Very probably the oldest of the state associations in the nation,
Indiana's organization took its impetus in 1935 when the General Assembly
of the state mandated that fee remission awards be made to students on the
basis of competitive testing. From a small beginning, the organization has
grown in size and purpose until now, fifty years later, it can boast many
diverse activities, membership in the hundreds, and an influence on the
profession, which has resounded nationally.
It all began when the four state universities agreed to cooperate to
test Indiana students. Public and private colleges of Indiana had offered
financial assistance to impecunious students from their beginnings in
1801. But 1935 was landmark in that it initiated cooperation and thus
professional interaction to assist students attending Indiana colleges.
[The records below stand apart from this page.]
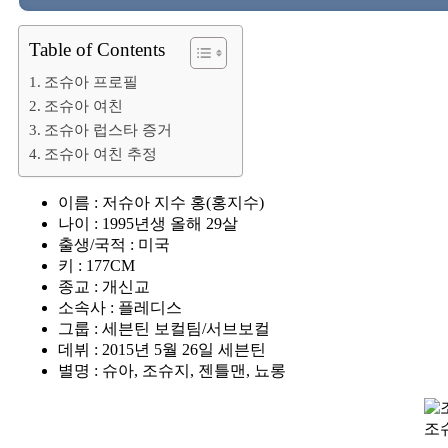
Table of Contents
조슈아 프로필
조슈아 여친
조슈아 럽스타 증거
조슈아 여친 추정
이름 : 저슈아 지수 홍(홍지수)
나이 : 1995년생 올해 29살
출생/국적 : 미국
키 : 177CM
종교 : 개신교
소속사 : 플레디스
그룹 : 세븐틴 보컬팀/서브보컬
데뷔 : 2015년 5월 26일 세븐틴
별명 : 슈아, 조슈지, 젠틀맨, 뇨롱
조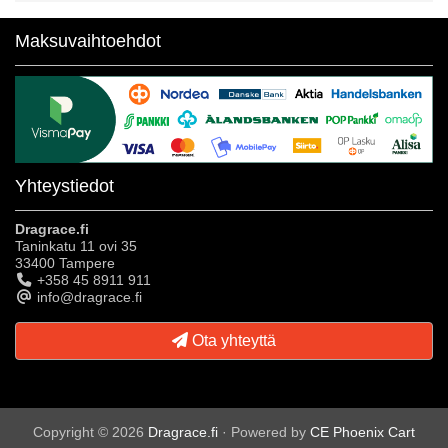
Maksuvaihtoehdot
Yhteystiedot
Dragrace.fi
Taninkatu 11 ovi 35
33400 Tampere
+358 45 8911 911
info@dragrace.fi
Ota yhteyttä
Copyright © 2026
Dragrace.fi
· Powered by
CE Phoenix Cart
In its half century of life, the association has had six names and as
many constitutions. It has encouraged the birth of similar organizations
around it. Wisconsin was organized in 1966, Illinois and Minnesota in
1967, Michigan in 1969. It cradled the founding of the Midwest Association
of Student Financial Aid Administrators at Purdue University in 1962. It
has grown from a group of four institutions in 1935 to 121 in 1985.
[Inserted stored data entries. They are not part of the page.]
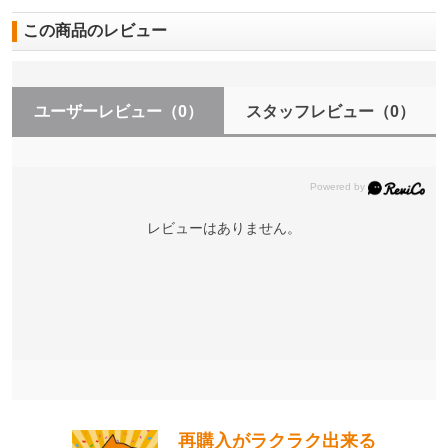
この商品のレビュー
ユーザーレビュー
（0）
スタッフレビュー
（0）
レビューはありません。
再購入がラクラク出来る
In each decade of its dynamic leadership, it has left its mark on the
profession. In the 1940's, it influenced the separation of the aid
function from the admissions and registrar functions and saw the formation
of scholarship committees and later separate scholarship offices. In the
1950's, it became an organization of private as well as public colleges
and lent its experience to the national movement just beginning. The
profession was starting to take shape in that decade with the initiation
of the National Merit and General Motors Scholarship programs as well as
the coming of the College Scholarship Service and the passage of the
critical National Defense Education Act.
In the 1960's, Indiana aid professionals not only assisted in the
formation of MASFAA but also gave testimony and helped shape federal law,
the Higher Education Act of 1965. And closer to home, with impetus from
the Indiana Conference on Higher Education and educators all over the
state, it drafted and gained passage of the State Scholarship Act of
Indiana in 1965.
The singular purpose of the Association has not deviated during the
fifty years of its history. Its proud chronicle of activities,
publications, training, and ethical principles has ever worked to
alleviate financial obstacles from students who desire and can benefit
from postsecondary education.
Now, fifty years after its proud beginning, it is appropriate to tell
the story of how it all began, how it grew, to record its accomplishments.